Manulife berkembang pesat saat asuransi jiwa lain di Indonesia kesulitan berkembang tahun lalu.
Oleh
KELVIN HIANUSA
·2 menit baca
JAKARTA, KOMPAS -- Perusahaan asuransi jiwa Manulife Indonesia mencatatkan laba bersih tahun 2018 sebesar Rp 2,6 triliun. Nilai ini tumbuh 170 persen dari laba tahun 2017 sebesar Rp 1 triliun.
Manulife berkembang pesat saat asuransi jiwa lain di Indonesia kesulitan berkembang tahun lalu.

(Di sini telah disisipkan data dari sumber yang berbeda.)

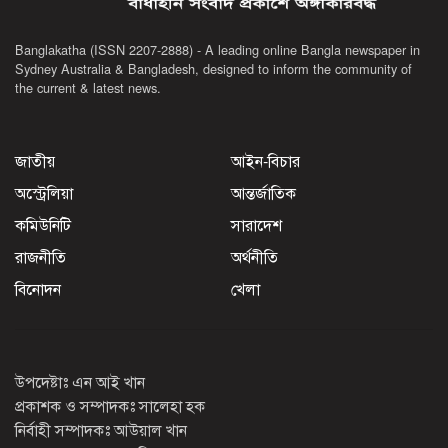
Banglakatha (ISSN 2207-2888) - A leading online Bangla newspaper in
Sydney Australia & Bangladesh, designed to inform the community of
the current & latest news.
জাতীয়
আইন-বিচার
অস্ট্রেলিয়া
আন্তর্জাতিক
কমিউনিটি
সারাদেশ
রাজনীতি
অর্থনীতি
বিনোদন
খেলা
উপদেষ্টাঃ এন আই খান
প্রকাশক ও সম্পাদকঃ সালেহা হক
নির্বাহী সম্পাদকঃ আউয়াল খান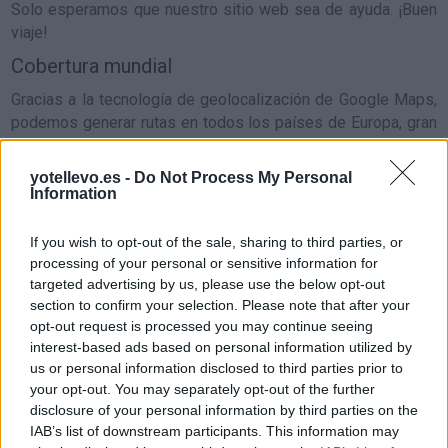
Solo esperamos que nuestro sitio web sea de ayuda.
¡Buen
viaje!
Cobertura mundial
Gracias a la tecnología de geolocalización de Google Maps,
podemos generar rutas en todos los países de
Europa
, gran
parte de Asia, Japón, gran parte de Latino América y Norte
América.
yotellevo.es -
Do Not Process My Personal
Information
Últimas rutas consultadas
If you wish to opt-out of the sale, sharing to third parties, or
de
BARRIO DE LA MERCED Buenos Aires
a
processing of your personal or sensitive information for
CUADRILLA 1011 (FCGSM., SUBDIVISION ALIANZA)
targeted advertising by us, please use the below opt-out
section to confirm your selection. Please note that after your
de
CUADRILLA 1011 (FCGSM., SUBDIVISION ALIANZA)
opt-out request is processed you may continue seeing
a
BARRIO DE LA MERCED Buenos Aires
interest-based ads based on personal information utilized by
de
COLONIA LOS CHIVATOS Buenos Aires
a
LA
us or personal information disclosed to third parties prior to
your opt-out. You may separately opt-out of the further
PLATA ESTAFETA No.18
disclosure of your personal information by third parties on the
de
LA PLATA ESTAFETA No.18
a
COLONIA LOS
IAB’s list of downstream participants. This information may
CHIVATOS Buenos Aires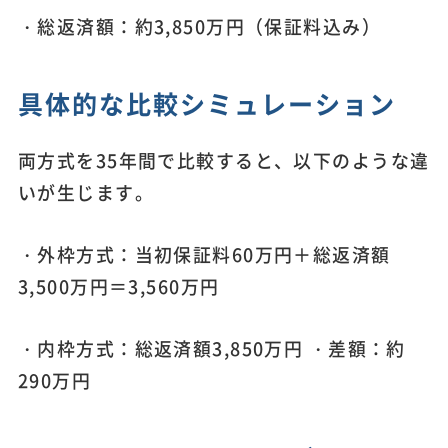
・総返済額：約3,850万円（保証料込み）
具体的な比較シミュレーション
両方式を35年間で比較すると、以下のような違
いが生じます。
・外枠方式：当初保証料60万円＋総返済額
3,500万円＝3,560万円
・内枠方式：総返済額3,850万円 ・差額：約
290万円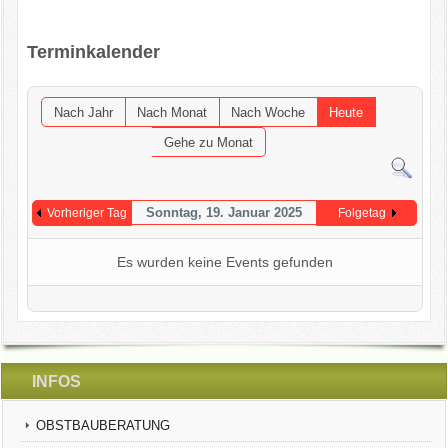
OGV INFOBRIEFE
Terminkalender
UNSER VEREIN
Nach Jahr
Nach Monat
Nach Woche
Heute
KONTAKT
Gehe zu Monat
GARTENKALENDER
Sonntag, 19. Januar 2025
Vorheriger Tag
Folgetag
Es wurden keine Events gefunden
INFOS
OBSTBAUBERATUNG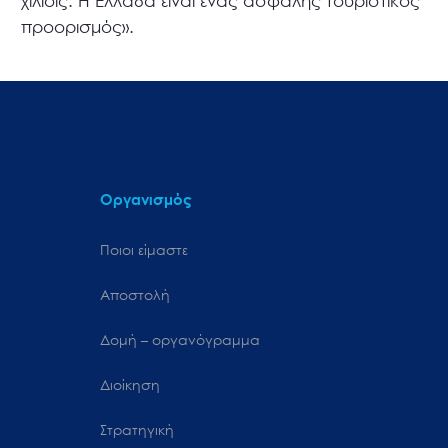
χιλίοις. Η Ελλάδα είναι ένας ασφαλής τουριστικός
προορισμός».
Οργανισμός
Ποιοι είμαστε
Αποστολή
Δομή – οργανόγραμμα
Διοίκηση
Στρατηγική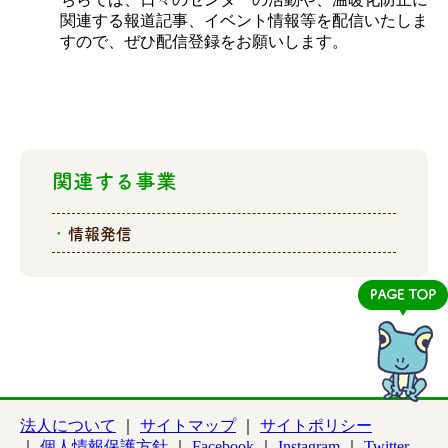
関連する報道記事、イベント情報等を配信いたしま
すので、ぜひ配信登録をお願いします。
関連する事業
情報発信
法人について
サイトマップ
サイトポリシー
個人情報保護方針
Facebook
Instagram
Twitter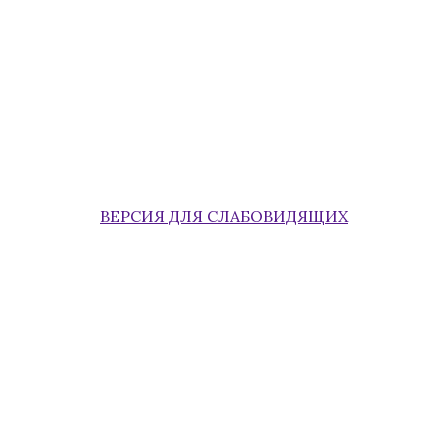
ВЕРСИЯ ДЛЯ СЛАБОВИДЯЩИХ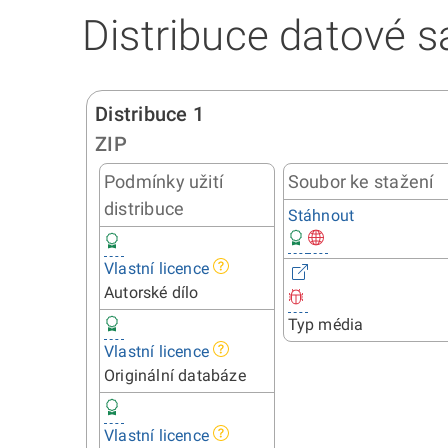
Distribuce datové s
Distribuce 1
ZIP
Podmínky užití
Soubor ke stažení
distribuce
Stáhnout
Vlastní licence
Autorské dílo
Typ média
Vlastní licence
Originální databáze
Vlastní licence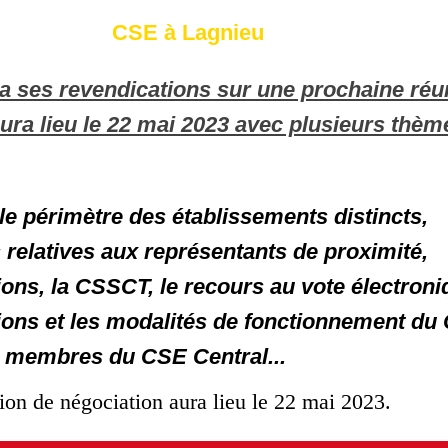
 : CSE à Lagnieu
a ses revendications sur une prochaine réu
aura lieu le 22 mai 2023 avec plusieurs thè
le périmètre des établissements distincts,
 relatives aux représentants de proximité,
ons, la CSSCT, le recours au vote électroni
tions et les modalités de fonctionnement du
 membres du CSE Central...
on de négociation aura lieu le 22 mai 2023.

Pendapatan premi tumbuh 4 persen menjadi Rp 9,2 triliun dan jumlah ekuitas menguat 4 persen menjadi Rp 11,5 triliun, juga menjadi rekor terbesar perusahaan asuransi yang sudah berdiri 33 tahun.
“Kami kokoh pada 2018 karena pendapatan naik terus. Laba bersih, pendapatan premi, dan ekuitas mencapai titik tertinggi sepanjang sejarah perusahaan," kata Presiden Direktur dan Chief Executive Officer Manulife Indonesia Jonathan Hekster di Jakarta, Kamis (16/5/2019).
Pertumbuhan Manulife sangat bertentangan dengan kondisi industri asuransi jiwa tahun lalu. Otoritas Jasa Keuangan (OJK) pada Desember 2018 menyebutkan, laba bersih industri asuransi jiwa anjlok dari Rp 11,12 triliun tahun 2017 menjadi Rp 2,17 triliun tahun 2018.
Sementara itu, Asosiasi Asuransi Jiwa Indonesia (AAJI) menegaskan pendapatan industri asuransi jiwa pada 2018 merosot 19,4 persen menjadi Rp 204,89 triliun. Penurunan pendapatan terjadi karena hasil investasi industri asuransi anjlok 84,5 persen menjadi Rp 7,83 triliun tahun lalu.
Jonathan menambahkan, sejauh ini kekuatan dan neraca pendapatan Manulife Indonesia sangat stabil. Buktinya tahun lalu mereka tidak kesulitan membayarkan klaim dari nasabah yang total mencapai Rp 5,5 triliun.
"Manulife Indonesia stabil tahun lalu. Kami tahan banting walaupun saham naik turun. Klaim naik juga tidak berdampak. Gejolak ini bisa kami atasi dibandingkan 61 perusahaan asuransi jiwa lain di Indonesia," tambahnya.
Diselamatkan obligasi pemerintah
Direktur dan Chief Financial Officer Manulife Indonesia Colin Startup menuturkan, pertumbuhan laba bersih tahun lalu terjadi karena kenaikan suku bunga. Manulife terselamatkan dari tren buruk asuransi jiwa karena melakukan pendekatan konservatif dengan investasi di obligasi pemerintah.
"Pendekatan kami lebih konservatif. Ketika suku bunga bergerak, itu akan berpengaruh ke laba kami. Tahun lalu perkembangan bunganya sesuai bahkan ada yang melebihi benchmark," pungkas Colin.
Di sisi lain, Presiden Direktur PT Manulife Aset Manajemen Indonesia Legowo Kusumonegoro menegaskan pengelolaan dana akan kembali sulit pada 2019. Hal ini menjadi tantangan bagi Manulife Indonesia untuk tetap menjaga pertumbuhan laba bersih.
Tantangan itu terjadi karena dinamika pasar modal dunia dan Indonesia. "Tahun lalu kan kuartal I pasar masih tumbuh baik, tetapi mulai bergejolak pada kuartal II, III, dan IV. Dengan IHSG terkoreksi dan rupiah terdepresiasi menjadikan bukan tahun yang difavoritkan. Hal itu masih terjadi hingga kuartal II tahun 2019," ucap Legowo.